The husband and wife team of William Roos and Audrey Kelley, writing as Kelley Roos, gave the mystery world one of several husband and wife teams. Jeff and Haila Troy join the ranks that include Nick & Nora Charles, Pam & Jerry North, Tommy & Tuppence Beresford, Pat & Jean Abbot, among others. The Troy stories are told from Haila's point of view--which offers the reader her hilarious inner monologues and running commentary on everything from her husband and married life to her thoughts on detective work in general. As with the previous two novels I've read by Roos, I enjoy the Troys' wit and interactions much more than that of the Abbots. Jean Abbot is much more insecure and her comments come across as jealous rather than playful when she notices Pat noticing other women. But the Troys are not quite the sophisticated New York couple that Pam & Jerry North are.
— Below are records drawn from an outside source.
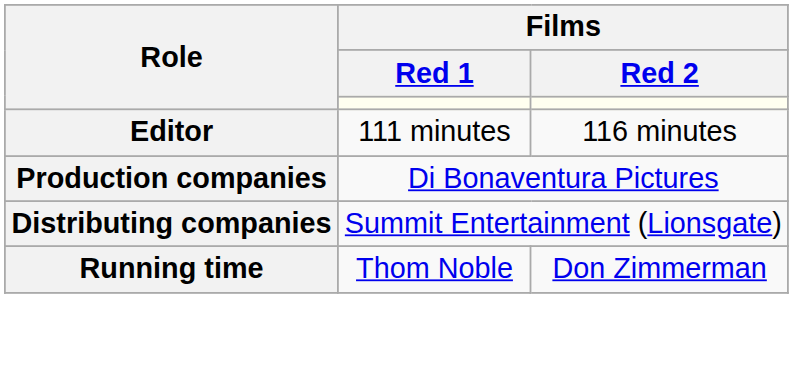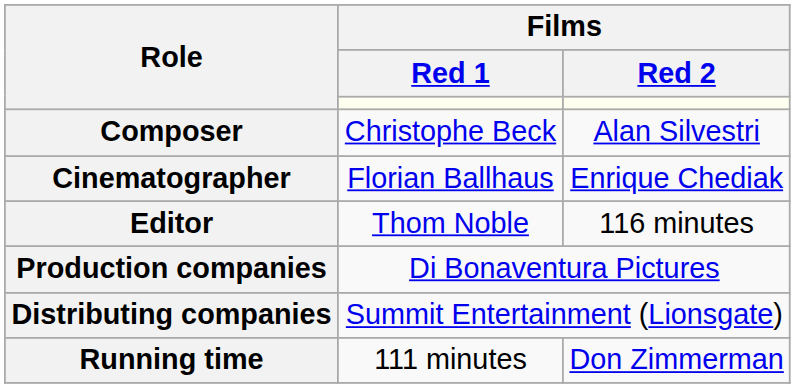+ row: Composer | Christophe Beck | Alan Silvestri
+ row: Cinematographer | Florian Ballhaus | Enrique Chediak
Editor | Films / Red 1: 111 minutes -> Thom Noble
Running time | Films / Red 1: Thom Noble -> 111 minutes
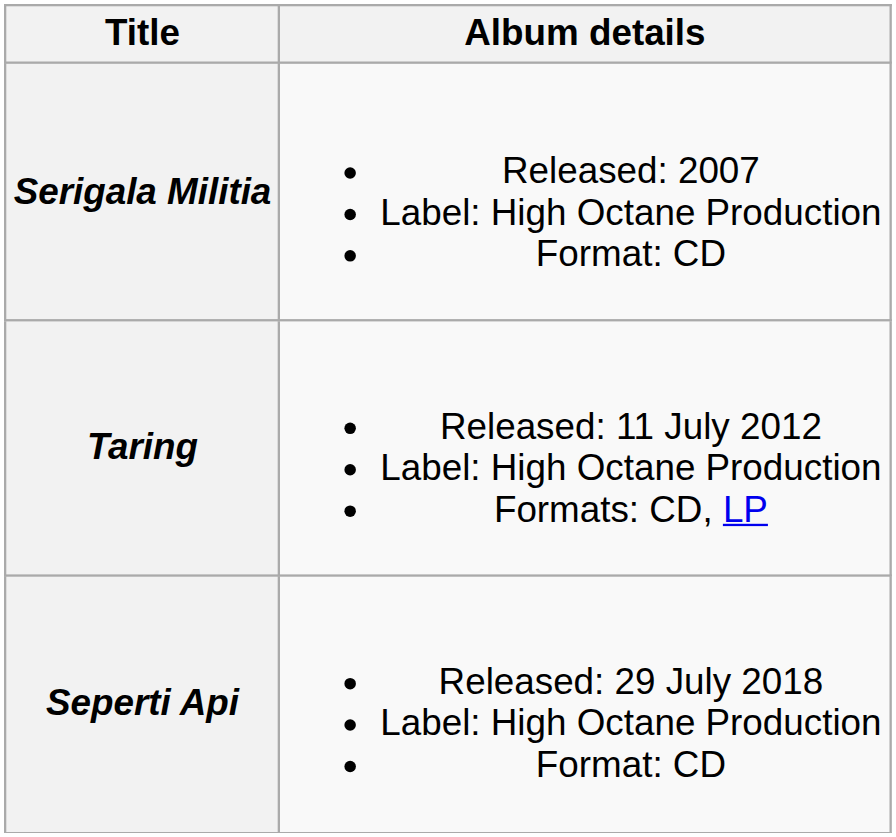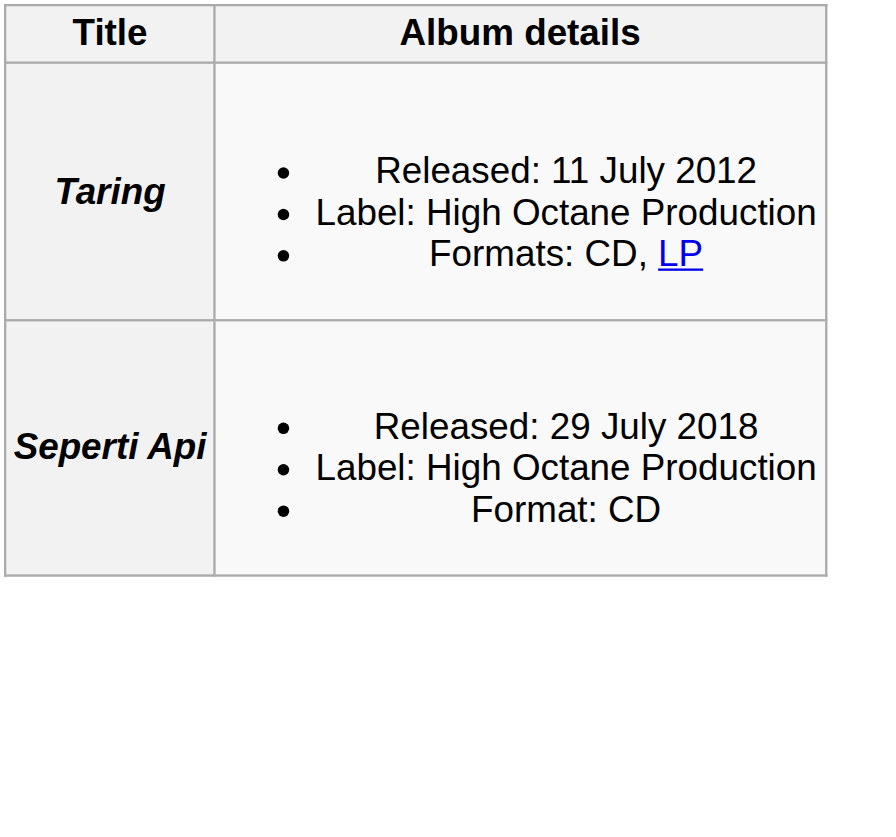- row: Serigala Militia | Released: 2007 Label: High Octane Production Format: CD
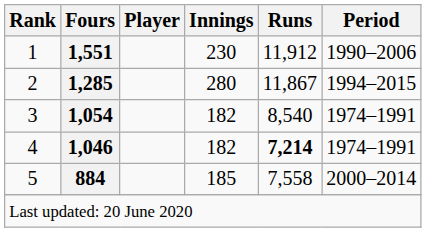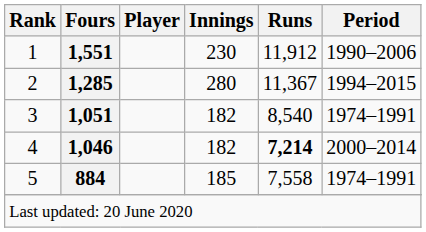2 | Runs: 11,867 -> 11,367
3 | Fours: 1,054 -> 1,051
4 | Period: 1974–1991 -> 2000–2014
5 | Period: 2000–2014 -> 1974–1991
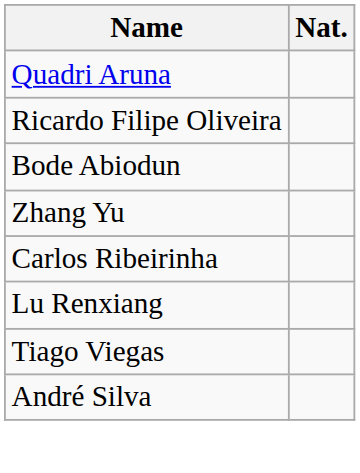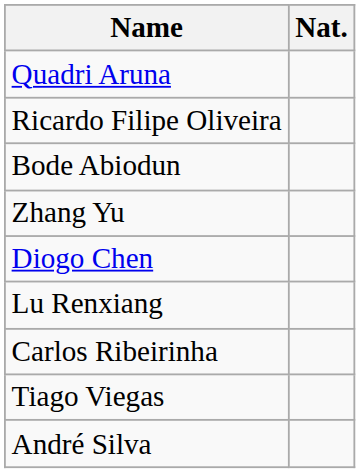+ row: Diogo Chen
rows swapped: Carlos Ribeirinha <-> Lu Renxiang
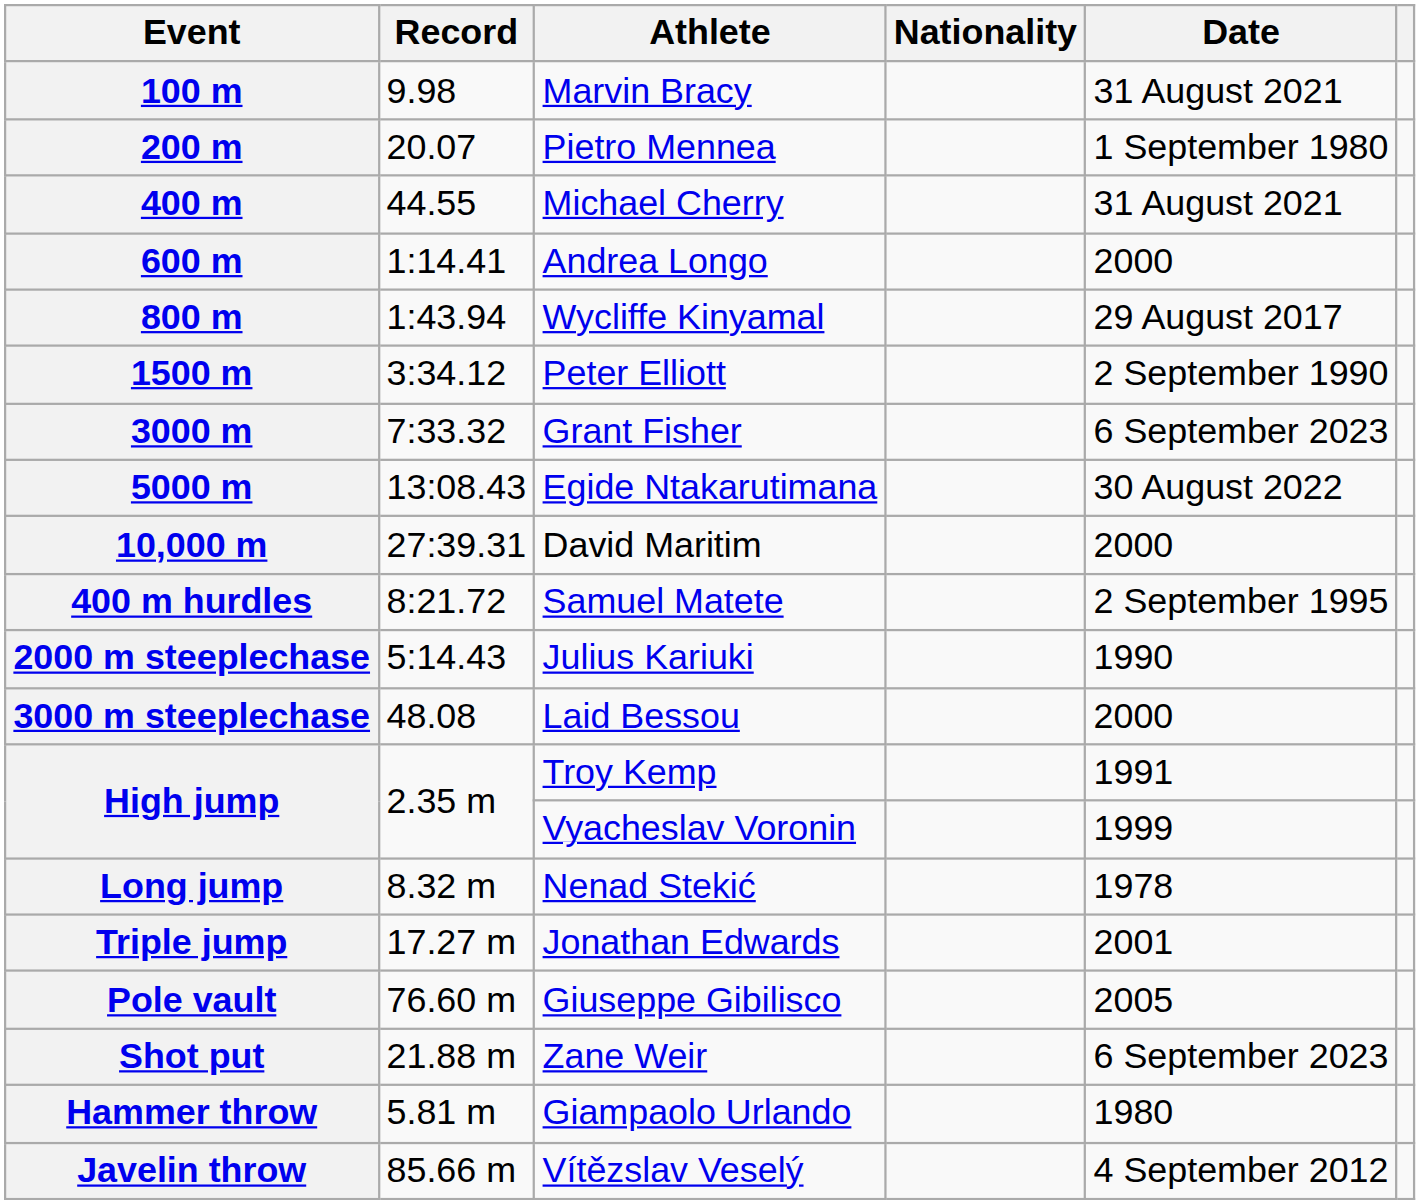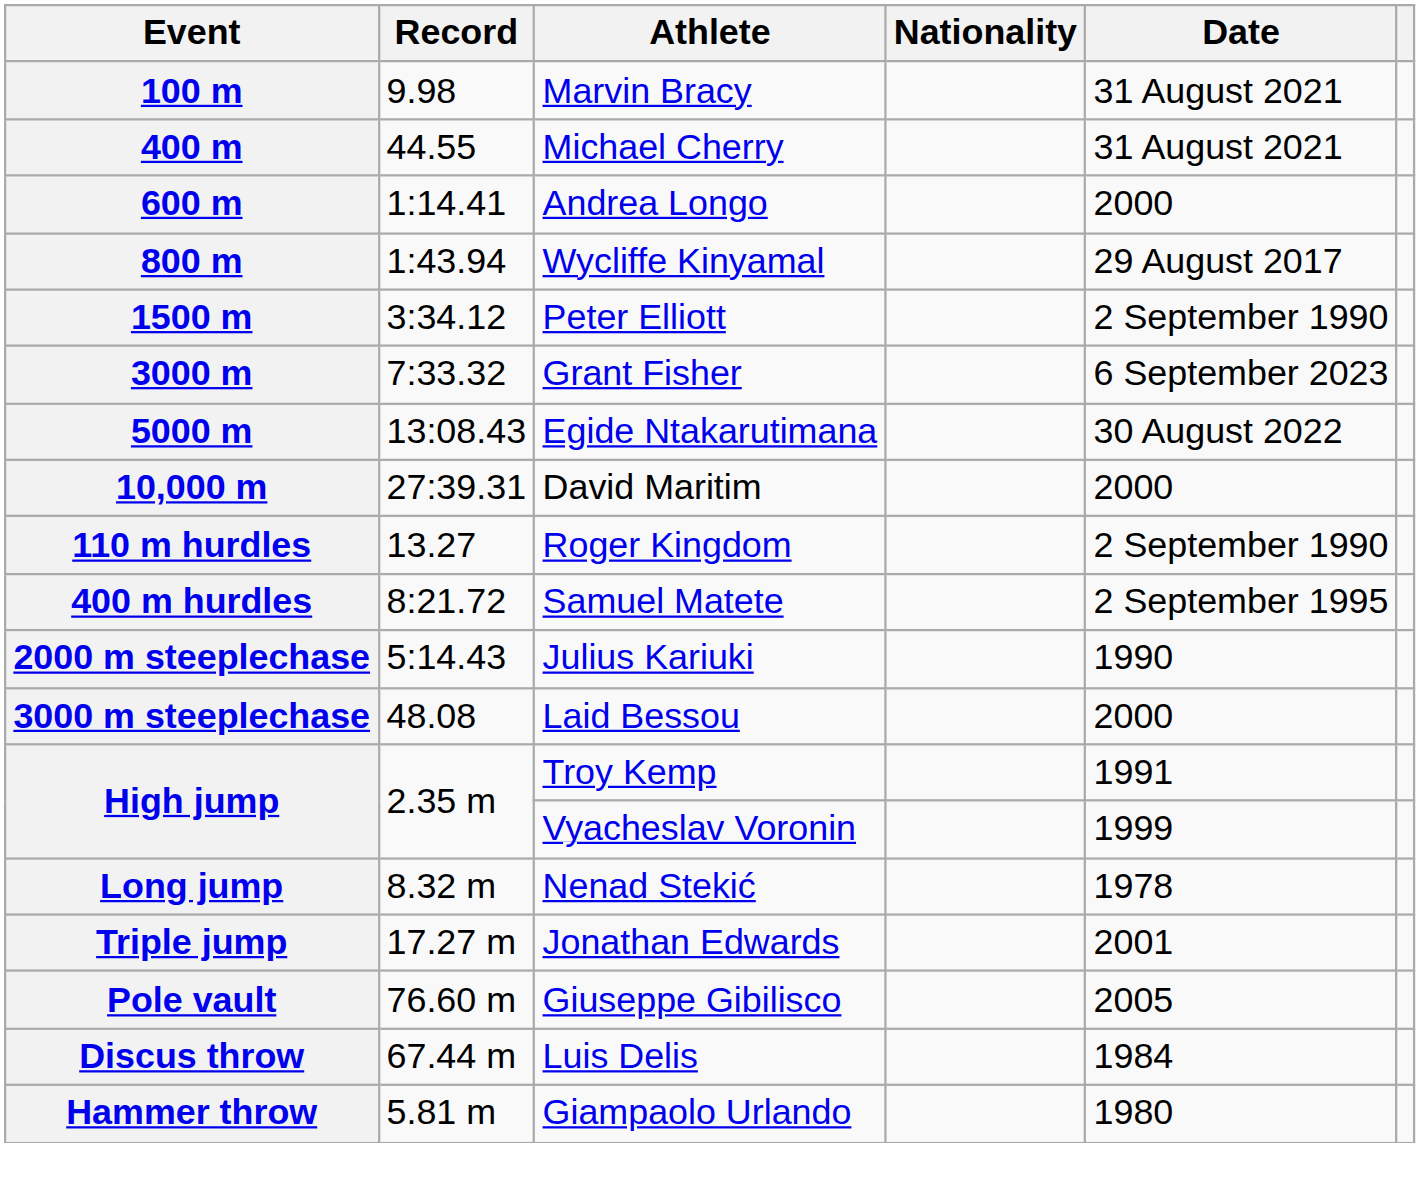- row: 200 m | 20.07 | Pietro Mennea | 1 September 1980
+ row: 110 m hurdles | 13.27 | Roger Kingdom | 2 September 1990
- row: Shot put | 21.88 m | Zane Weir | 6 September 2023
+ row: Discus throw | 67.44 m | Luis Delis | 1984
- row: Javelin throw | 85.66 m | Vítězslav Veselý | 4 September 2012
Ghost of a Chance (1947) is the sixth novel in the Troy series. Jeff and Haila have made a bit of a name for themselves in the amateur detecting business. Not that they're trying to...but they just keep getting mixed up in these things. They're spending a nice "quiet" evening at home listening to Haila's Aunt Ellie talk about everything and anything nonstop during her first ever visit to the big city when Jeff gets a phone call from Frank Lorimer, a perfect stranger, who wants to meet up with Jeff in a bar to tell him all about the lady he (Frank) knows who's about to get herself killed.
Of course, Haila wouldn't miss another mystery for anything and soon she and Jeff are traipsing all over New York City in the middle of a snow storm trying to meet up with Frank who keeps leaving messages that he's being watched and needs them to meet him at a different bar. Well, naturally, Frank gets himself bumped off and the rest of the story focuses on Jeff and Haila picking up the meager threads he left behind to piece together who the lady is and why someone wants to kill her.
Good banter for entertainment and the couple do make a nice detecting team. Roos generally sprinkles clues liberally throughout their books, thought this particular outing ranges a little more on the thriller side with all the chasing about town. It also stretches one's belief a bit that just about everyone they meet seems to be in this giant conspiracy to murder one woman. Still, it is great fun and the book is worth price of admission for the section where Haila devises a disguise in order to confuse the baddie who is trailing her and then turns the tables and follows him in her new persona. And then when she goes to meet Jeff in the lobby of a ritzy hotel the house detective tries to hustle her out for toning down the place:
I gasped. If I hadn't gathered what the man meant, the mirror on the wall across the lobby would have told me. I still had on my snazzy Harlequins. The two spots of red stood out on my check like two red lamps. My painted mouth seemed to be saying, "C'mon up, big boy." And my high, high heels and sable coat were exactly what one of the girls would save for a week to buy....I didn't look cute and pixie as I had thought. I looked like the newest apprentice in the oldest profession in the world.